━━━ Source extract ━━━

# Updating Vague Probabilities

I’ve been thinking a bit recently about the following position, and I couldn’t see any obvious reason why it was incoherent, so I was wondering whether (a) it might be true or (b) I was missing something obvious about why it was incoherent. So feedback on it is more than welcomed.

Many Bayesians model rational agents using the following two principles

• At any moment, the agent’s credal states are represented by a probability function.
• From moment to moment, the agent’s credal states are updated by conditionalisation on the evidence received.

Of course these are idealisations, and many other people have been interested in relaxing them. One relaxation that has got a lot of attention in recent years is the idea that we should represent agents not by single probability functions, but by sets of probability functions. We then say that the agent regards q as more probable than r iff for all probability functions Pr in the set, Pr(q) > Pr(r). This allows that the agent need not hold that q is more probable than r, or r more probable than q, or that q and r are equally probable, for arbitrary q and r. And that’s good because it isn’t a rationality requirement that agents make pairwise probability judgments about all pairs of propositions.

━━━ Data below ━━━

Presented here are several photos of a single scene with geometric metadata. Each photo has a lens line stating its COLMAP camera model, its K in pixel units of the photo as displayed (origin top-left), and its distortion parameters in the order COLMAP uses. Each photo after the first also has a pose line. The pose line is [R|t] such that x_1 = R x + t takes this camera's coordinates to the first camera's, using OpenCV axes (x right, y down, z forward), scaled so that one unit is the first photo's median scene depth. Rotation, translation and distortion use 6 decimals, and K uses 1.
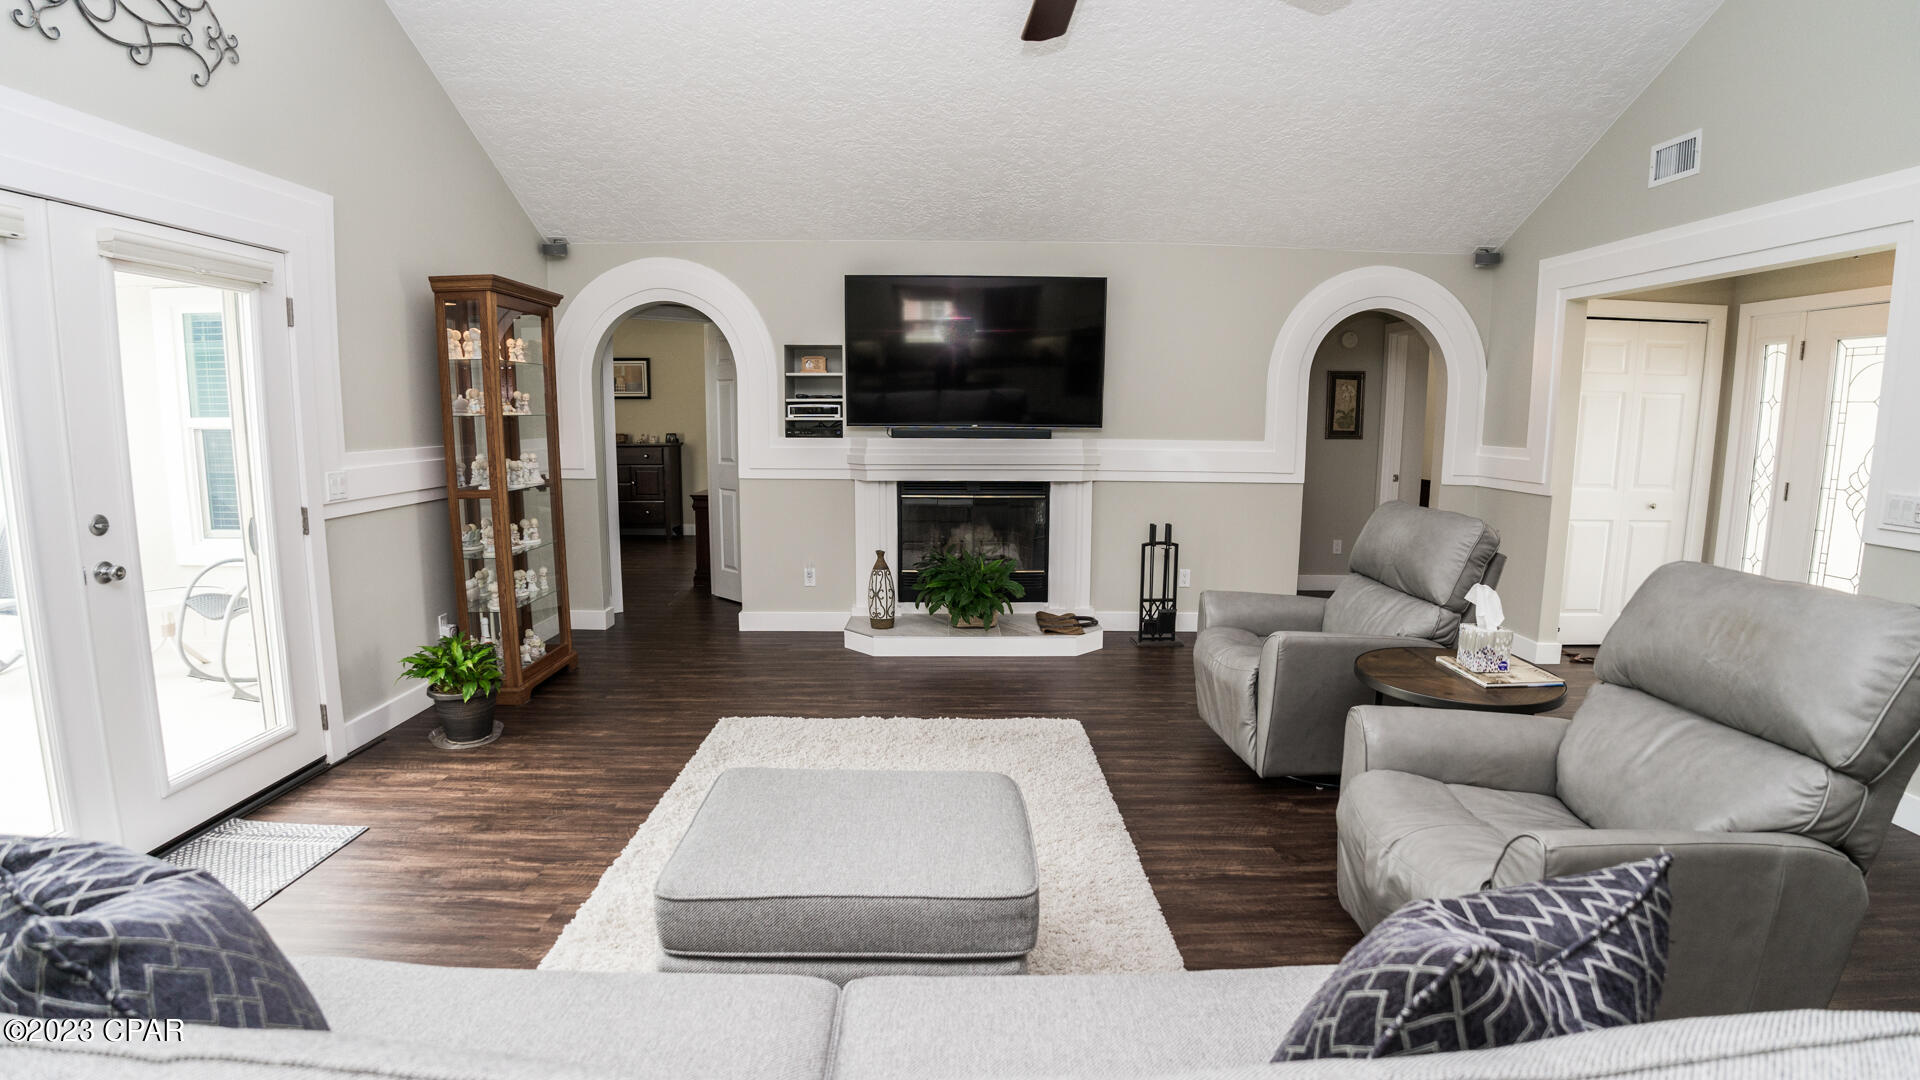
lens RADIAL K [[879.9, 0, 957.9], [0, 879.9, 549.9], [0, 0, 1]] dist [-0.087574, 0.014501]
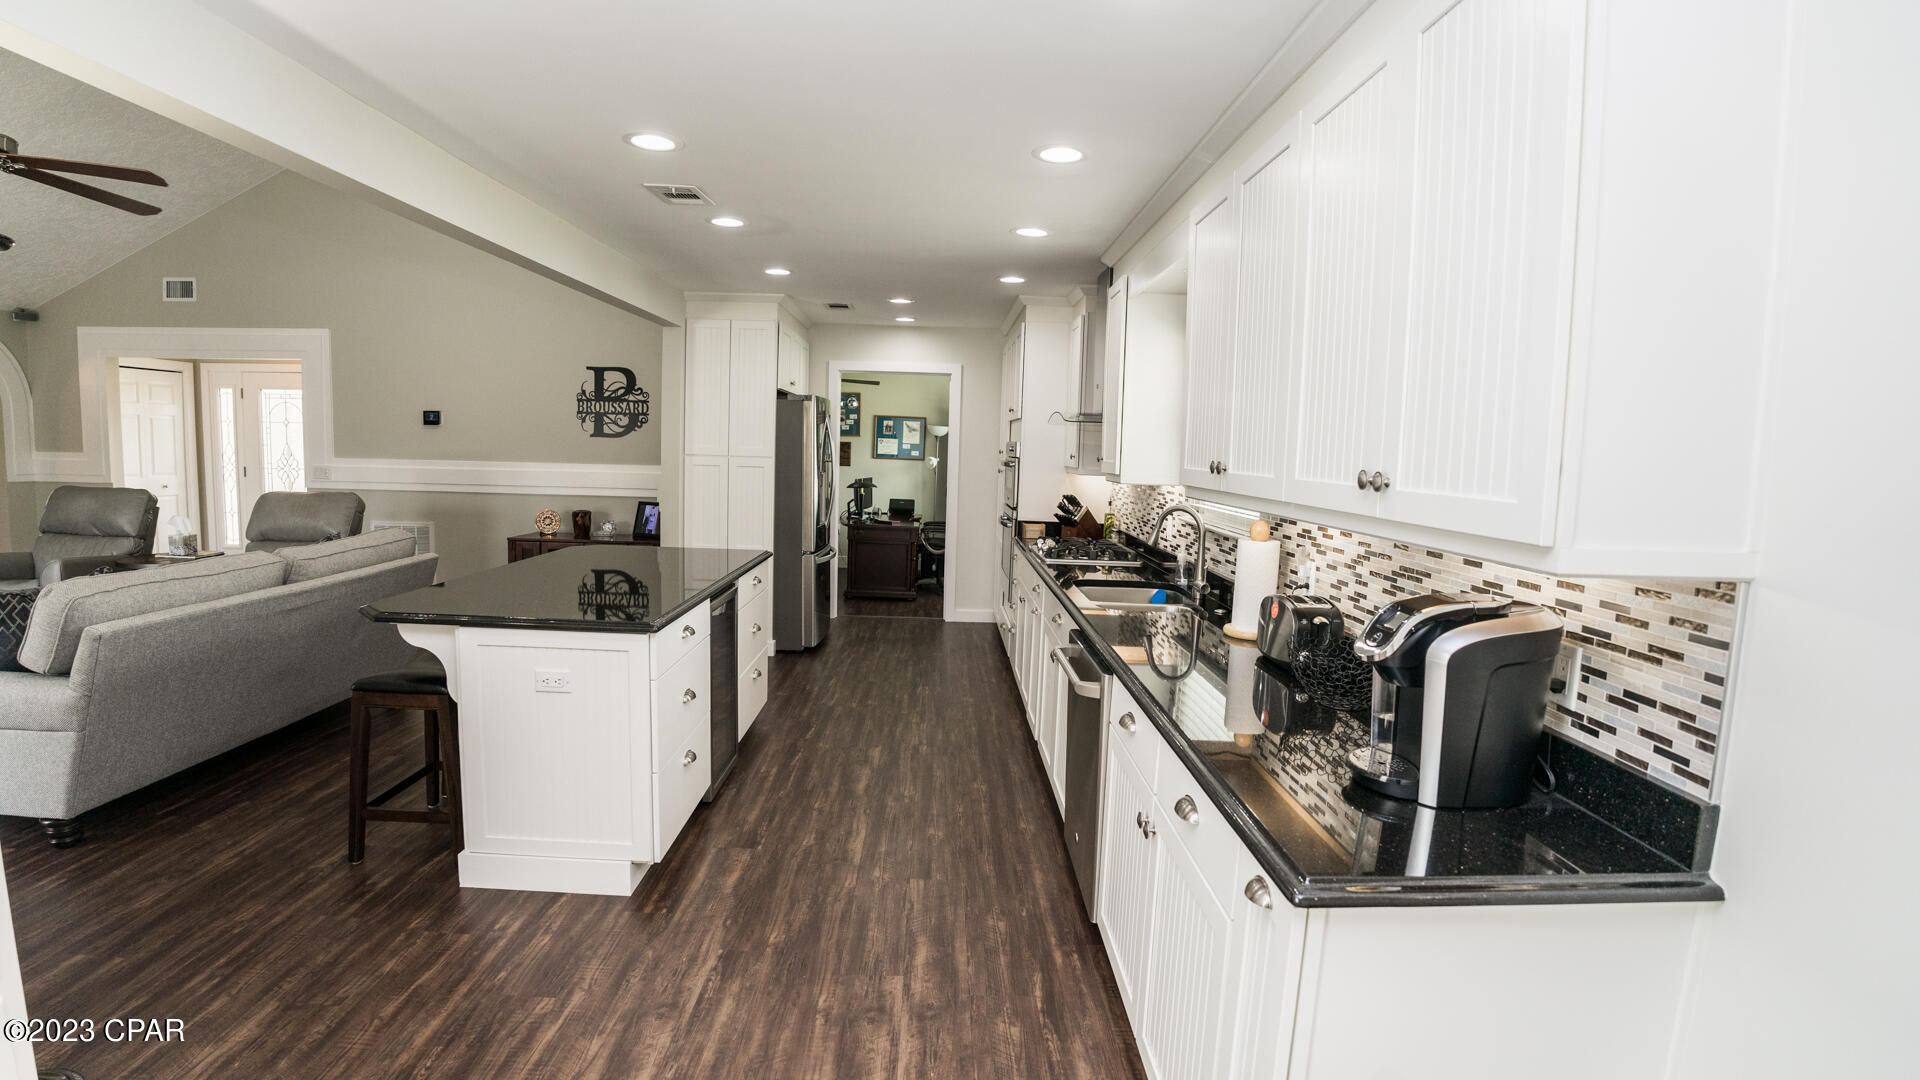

━━━

◆ **Required work**
A - In the post on vague probabilities, what relaxation of the Bayesian idealizations has drawn a lot of attention in recent years?
B - Repeat word for word the stretch of the post on vague probabilities from "# Updating Vague" through "more than welcomed.".
You won't need the data.

◆ **Task-by-task results**
A - Representing agents by sets of probability functions rather than by single probability functions.

B -
# Updating Vague Probabilities

I’ve been thinking a bit recently about the following position, and I couldn’t see any obvious reason why it was incoherent, so I was wondering whether (a) it might be true or (b) I was missing something obvious about why it was incoherent. So feedback on it is more than welcomed.